TEMPE, Ariz. -- It could be a nasty virus, with an aching body and the chills. It could be a stiff neck or a tight hamstring.
More often than not, it's a throbbing sensation up and down his right arm. Rarely has Los Angeles Angels pitcher Dan Haren walked on a mound in the past six years when his body felt wonderful, his arm fresh and he couldn't wait to start abusing his ligaments, tendons and muscles all over again.
But he does it. anyway.
Haren is starting to build a reputation as the game's most durable starting pitcher. No other major leaguer has made as many as Haren's 203 starts since 2005. In his career, which has spanned four teams, he has never missed his turn in the rotation.
When the Angels acquired Haren from the Arizona Diamondbacks for four young pitchers last July, they were pretty confident about one thing: They could bank on Haren taking the mound.
"When guys have track records that show they stay healthy, you feel more comfortable," Angels general manager Tony Reagins said.
Some old-timers will tell you the average major league starter leads a country club lifestyle nowadays because he typically pitches on four days' rest. Haren isn't necessarily bragging about his durability either, saying, "It's only 100 pitches every five days."
But the word "pitch" doesn't quite capture the violence of a major league pitcher's delivery or the torque placed on the elbow and shoulder or the strain of converting one's entire body into a slingshot with the sole purpose of throwing a baseball in ways that baffle the best hitters in the world.

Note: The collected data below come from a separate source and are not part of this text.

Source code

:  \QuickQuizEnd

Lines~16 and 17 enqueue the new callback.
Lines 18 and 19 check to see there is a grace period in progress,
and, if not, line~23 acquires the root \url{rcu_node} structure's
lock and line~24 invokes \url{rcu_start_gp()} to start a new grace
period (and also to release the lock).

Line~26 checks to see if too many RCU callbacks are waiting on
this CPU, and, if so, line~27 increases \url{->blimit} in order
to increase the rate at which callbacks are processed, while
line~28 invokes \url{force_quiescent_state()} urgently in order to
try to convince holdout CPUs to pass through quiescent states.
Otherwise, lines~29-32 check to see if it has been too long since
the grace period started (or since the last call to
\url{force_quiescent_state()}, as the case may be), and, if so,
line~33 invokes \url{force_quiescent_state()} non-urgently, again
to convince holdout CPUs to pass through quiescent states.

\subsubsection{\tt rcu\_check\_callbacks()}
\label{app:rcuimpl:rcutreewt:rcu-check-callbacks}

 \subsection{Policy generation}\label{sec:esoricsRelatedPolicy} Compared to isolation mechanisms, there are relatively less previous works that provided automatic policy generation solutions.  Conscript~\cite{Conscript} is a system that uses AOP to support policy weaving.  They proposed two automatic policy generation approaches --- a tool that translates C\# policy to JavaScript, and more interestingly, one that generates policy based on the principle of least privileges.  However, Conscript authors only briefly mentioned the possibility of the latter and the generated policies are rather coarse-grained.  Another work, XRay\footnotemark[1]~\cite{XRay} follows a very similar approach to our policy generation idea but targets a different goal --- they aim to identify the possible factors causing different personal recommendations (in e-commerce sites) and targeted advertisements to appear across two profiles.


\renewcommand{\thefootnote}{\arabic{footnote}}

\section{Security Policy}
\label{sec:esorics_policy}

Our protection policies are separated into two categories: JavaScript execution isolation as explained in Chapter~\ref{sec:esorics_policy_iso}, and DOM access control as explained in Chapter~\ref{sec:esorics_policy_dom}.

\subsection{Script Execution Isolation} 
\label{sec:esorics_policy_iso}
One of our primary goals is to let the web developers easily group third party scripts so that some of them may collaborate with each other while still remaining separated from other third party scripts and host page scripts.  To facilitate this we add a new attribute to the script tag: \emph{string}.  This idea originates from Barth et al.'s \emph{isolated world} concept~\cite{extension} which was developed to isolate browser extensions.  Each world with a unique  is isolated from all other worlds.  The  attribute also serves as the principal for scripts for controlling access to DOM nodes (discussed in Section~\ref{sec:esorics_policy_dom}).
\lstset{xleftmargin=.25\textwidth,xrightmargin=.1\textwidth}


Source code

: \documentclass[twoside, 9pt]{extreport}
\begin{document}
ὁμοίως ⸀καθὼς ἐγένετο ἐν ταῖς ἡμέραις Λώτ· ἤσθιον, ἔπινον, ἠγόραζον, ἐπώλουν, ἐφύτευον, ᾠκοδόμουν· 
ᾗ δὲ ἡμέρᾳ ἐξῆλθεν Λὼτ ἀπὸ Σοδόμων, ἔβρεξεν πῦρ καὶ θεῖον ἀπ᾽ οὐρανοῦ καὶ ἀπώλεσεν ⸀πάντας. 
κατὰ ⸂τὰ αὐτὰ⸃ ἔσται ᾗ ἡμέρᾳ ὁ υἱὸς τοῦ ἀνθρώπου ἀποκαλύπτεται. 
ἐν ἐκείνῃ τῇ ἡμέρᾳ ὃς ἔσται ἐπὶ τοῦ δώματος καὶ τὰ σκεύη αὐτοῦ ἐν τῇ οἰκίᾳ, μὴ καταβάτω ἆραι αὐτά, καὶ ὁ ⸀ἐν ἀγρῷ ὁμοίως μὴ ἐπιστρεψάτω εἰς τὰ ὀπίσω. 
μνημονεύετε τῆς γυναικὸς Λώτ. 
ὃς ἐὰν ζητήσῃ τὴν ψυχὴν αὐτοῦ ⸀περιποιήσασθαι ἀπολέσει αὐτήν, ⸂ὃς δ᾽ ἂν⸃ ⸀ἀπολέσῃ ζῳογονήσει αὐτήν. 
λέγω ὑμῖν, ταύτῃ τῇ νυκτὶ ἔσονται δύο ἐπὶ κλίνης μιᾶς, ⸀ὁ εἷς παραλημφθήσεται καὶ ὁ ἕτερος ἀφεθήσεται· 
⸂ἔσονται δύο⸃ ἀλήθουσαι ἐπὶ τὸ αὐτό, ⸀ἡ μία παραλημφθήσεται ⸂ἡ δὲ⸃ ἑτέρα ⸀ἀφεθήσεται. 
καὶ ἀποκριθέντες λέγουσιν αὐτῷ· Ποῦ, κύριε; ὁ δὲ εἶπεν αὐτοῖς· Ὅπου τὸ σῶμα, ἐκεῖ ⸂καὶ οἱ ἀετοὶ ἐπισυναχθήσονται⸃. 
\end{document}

Renowned orthopedist Lewis Yocum said it's almost as if the pitcher were trying to deliver his arm to home plate along with the ball. Here's how he describes the effects on the body: "'Hell' is an appropriate word."

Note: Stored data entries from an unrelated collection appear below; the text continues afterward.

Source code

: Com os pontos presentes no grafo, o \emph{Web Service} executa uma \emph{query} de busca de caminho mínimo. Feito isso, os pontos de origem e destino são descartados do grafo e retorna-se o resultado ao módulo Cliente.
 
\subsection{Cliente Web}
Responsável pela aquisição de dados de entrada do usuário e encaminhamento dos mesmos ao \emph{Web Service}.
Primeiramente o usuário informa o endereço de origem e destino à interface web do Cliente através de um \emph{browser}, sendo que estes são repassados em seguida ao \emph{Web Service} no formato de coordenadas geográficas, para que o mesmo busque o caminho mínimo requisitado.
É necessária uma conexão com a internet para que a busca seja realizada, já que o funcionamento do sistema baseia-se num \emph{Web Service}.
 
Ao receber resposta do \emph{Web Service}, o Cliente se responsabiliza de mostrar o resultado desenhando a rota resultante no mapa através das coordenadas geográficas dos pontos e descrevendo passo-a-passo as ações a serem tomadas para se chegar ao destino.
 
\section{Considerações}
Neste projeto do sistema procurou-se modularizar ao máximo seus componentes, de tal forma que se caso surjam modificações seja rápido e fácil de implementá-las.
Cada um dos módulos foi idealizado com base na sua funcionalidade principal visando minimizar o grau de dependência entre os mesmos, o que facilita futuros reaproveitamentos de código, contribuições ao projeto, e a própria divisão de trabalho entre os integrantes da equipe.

"The physical demands it forces on the elbow alone are more than enough to tear apart the ligaments," Yocum said.
A pitcher can't do much about the strength of his connective tissue, Yocum explained, but he can do plenty about the muscles around it. Haren inherited good genes. He has ideal size for a pitcher, at 6-feet-5 and 215 pounds. But he has worked hard since he was a teenager to refine his mechanics and build up his muscles to support what Yocum calls the "unnatural act" of throwing a baseball overhand.
When Haren was at Pepperdine, his team played USC in an NCAA regional game. Haren remembers watching Barry Zito's puzzling pregame routine, which included playing catch from about 200 feet.
Soon, Haren was learning from the same Southern California private pitching instructor Zito used, Alan Jaeger, a leading proponent of long toss and arm-strengthening exercises. Zito and Haren pitched together on the Oakland Athletics and are close friends. Neither pitcher has ever been on the disabled list.
Haren's durability appears to be a confluence of his workouts, favorable genetics and an ability to ignore pain. It took just a few hours for them all to be tested when Haren landed in Anaheim.
On July 26 at Angel Stadium, Haren got two outs in the fifth inning of his Angels debut, before Kevin Youkilis swung at his 62nd pitch and sent it right back in Haren's face. Haren got his hands up in time and the ball deflected off his right forearm. He left the game early, the first time in his career he'd been knocked out by an injury. Had it landed an inch further up his arm, on his elbow, it might have jeopardized his career.
Five days later, Haren pitched a complete game.
Seeing Haren rebound from the injury so quickly reminded Angels manager Mike Scioscia of some of the durable pitchers he had caught with the Dodgers: Don Sutton near the end of his career, Orel Hershiser and Fernando Valenzuela. It reminded him of the stories he had heard about what Sandy Koufax did to get ready.
"They had to work to rebuild their arm between starts and still maintain a certain level," Scioscia said.
Scioscia had heard about Haren's resiliency from asking around before the Angels made the trade.
"The guy's never missed a start, and you know a guy who throws as many innings as he has is not always feeling hunky-dory," Scioscia said.
Haren has made 30 or more starts and pitched at least 215 innings in six straight seasons. It's not as if he's just an innings-eater. He finished tied for seventh in the majors in strikeouts and fifth in fewest home runs allowed last year.
He likely will be the Angels' No. 2 starter behind Jered Weaver this April. Starting pitching is the anchor around which the Angels are building their 2011 hopes.
And Haren is having the time of his life. He grew up in West Covina, Calif., and used to drive south with his dad to attend Angels games. He and his wife are just finishing the move from Arizona to a permanent residence in Southern California.
"To go to L.A. and bring my family back to where we're both from, it's pretty exciting," Haren said.